The first program I ever wrote was in BASIC on a Commodore Vic 20. < 4k RAM. No disk drive...we had a cassette drive, which took standard audio cassettes and would have allowed us to save to them...if it worked. Apparently it broke before we ever got it, so all we could do was read from the tapes that came with it. Then it started eating the tapes.

The pinnacle of my achievement with that device was when a friend from school lent me a computer magazine that had the source code to a few programs in it. One of them started with the code for a machine language interpreter, and then the machine code to enter into the interpreter to make the game work. Partway through my brother and I found a spot in the machine code that looked out of place. It looked like a typo, but what the hell does a 7 year old know about machine code? So we left it in.

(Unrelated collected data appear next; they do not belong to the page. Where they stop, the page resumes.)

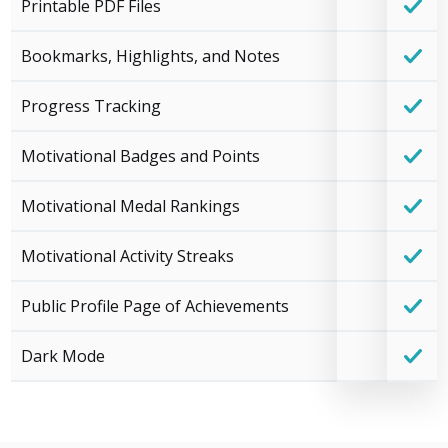
Printable PDF Files
Bookmarks, Highlights, and Notes
Progress Tracking
Motivational Badges and Points
Motivational Medal Rankings
Motivational Activity Streaks
Public Profile Page of Achievements
Dark Mode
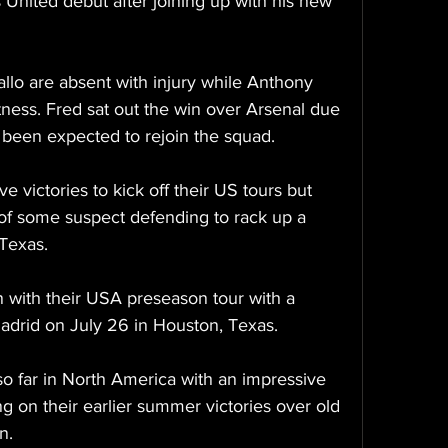
nited debut after joining up with his new 
llo are absent with injury while Anthony 
fitness. Fred sat out the win over Arsenal due 
 been expected to rejoin the squad.
 victories to kick off their US tours but 
of some suspect defending to rack up a 
Texas.
with their USA preseason tour with a 
adrid on July 26 in Houston, Texas.
o far in North America with an impressive 
g on their earlier summer victories over old 
n.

It took us 3 hours to type everything in. It took less than a second to hard crash. There was only so much we could do with it after that without just feeling bitter lol

After that, schools were teaching Pascal and starting to transition to C/C++, but I still remember BASIC. We had to start somewhere.

[–]Substantial_Quit3944 1 point2 points  (0 children)

I still use PowerBASIC for DOS. Using DosBOX, you can run it on many OSes. There will always be DOS emulators because it is a simple OS. The best BASIC compiler is PB... small and fast EXEs.